At least 15 soldiers have been confirmed dead, they said.
Troops regularly come under attack in the Sinai, where jihadists linked to the Islamic State group are waging a bloody insurgency.
Security officials said the attacks took place in Sheikh Zuwaid, east of the provincial capital El-Arish where a car bomb, mortar shells, and rocket propelled grenades were used.
A security official said the militants had mined the exits from the Sheikh Zuweid police station to block reinforcements.
In a statement released online, IS said it carried out the multi-pronged assault.
“In a blessed raid enabled by God, the lions of the caliphate have simultaneously attacked more than 15 checkpoints belonging to the apostate army,” the group said.
It came two days after the country`s state prosecutor Hisham Barakat was killed in a Cairo bombing targeting his convoy.
Barakat was the most senior government official killed since jihadists launched an insurgency following the military`s overthrow of Islamist president Mohamed Morsi in 2013.
The authorities designated Morsi`s Muslim Brotherhood a “terrorist group” in December 2013 as part of a crackdown on the opposition that has left hundreds of his supporters dead and thousands in jail.
Courts have sentenced hundreds to death, including Morsi himself, who was convicted of involvement in attacks on police stations.
Morsi`s sentence is being appealed.The government often blames his group for attacks, but the deadliest have been claimed by the IS affiliate in Sinai.
Wednesday`s attack was similar to a series of ambushes on April 2 in which dozens of militants attacked several checkpoints, killing 15 soldiers.

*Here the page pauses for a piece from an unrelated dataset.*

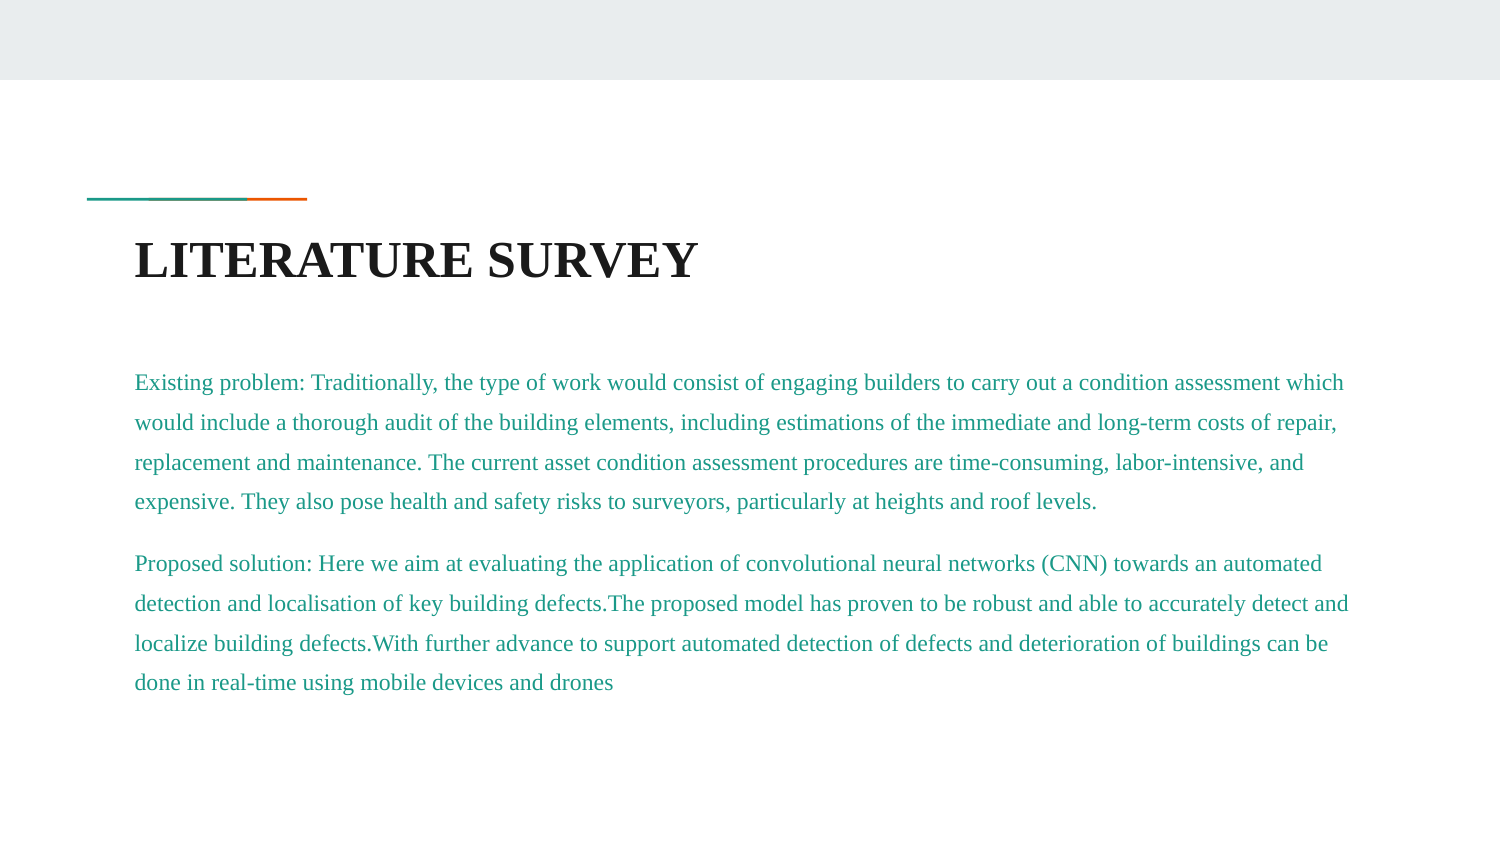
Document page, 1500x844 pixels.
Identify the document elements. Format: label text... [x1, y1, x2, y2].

list Existing problem: Traditionally, the type of work would consist of engaging builders to carry out a condition assessment which would include a thorough audit of the building elements, including estimations of the immediate and long-term costs of repair, replacement and maintenance. The current asset condition assessment procedures are time-consuming, labor-intensive, and expensive. They also pose health and safety risks to surveyors, particularly at heights and roof levels. Proposed solution: Here we aim at evaluating the application of convolutional neural networks (CNN) towards an automated detection and localisation of key building defects.The proposed model has proven to be robust and able to accurately detect and localize building defects.With further advance to support automated detection of defects and deterioration of buildings can be done in real-time using mobile devices and drones [119, 341, 1381, 712]
title LITERATURE SURVEY [119, 216, 1381, 305]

The militants kidnapped a soldier and later executed him, and made off with military weapons.
In January, a combined rocket and car bomb attack on a military base, a nearby police headquarters and a residential complex for army and police officers killed at least 24 people, most of them soldiers.
The attacks have come despite stringent security measures imposed by the army in the Sinai, including a night-time curfew and the creation of a buffer zone along the Gaza border to prevent militants infiltrating from the Palestinian territory.

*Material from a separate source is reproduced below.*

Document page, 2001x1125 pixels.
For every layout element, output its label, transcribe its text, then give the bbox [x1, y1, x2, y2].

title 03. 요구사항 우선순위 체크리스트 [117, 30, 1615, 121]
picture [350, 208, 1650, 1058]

The dominant jihadist group in the Sinai, previously known as Ansar Beit al-Maqdis, or Partisans of Jerusalem in English, pledged allegiance to the IS group in Iraq and Syria last November.

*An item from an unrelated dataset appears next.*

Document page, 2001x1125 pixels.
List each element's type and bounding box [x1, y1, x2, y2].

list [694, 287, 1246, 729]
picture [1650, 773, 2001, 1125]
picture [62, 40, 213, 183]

The group is believed to be led by a mysterious Egyptian cleric, Abu Osama al-Masry, and has recruited at least one former special forces officer who had left the military.
The militants have mostly focused their attacks on soldiers and police, killing hundreds since Morsi`s overthrow.
They previously said they avoided targeting civilians but claimed responsibility for a suicide bombing on a tourist coach in February 2013 that killed three South Koreans and their driver.
Police foiled an attack at a pharaonic temple crowded with tourists in Luxor earlier this month.
On Tuesday, gunmen shot dead a policeman outside a small museum south of Cairo, and three suspected militants died in an accidental car explosion in the capital, police said.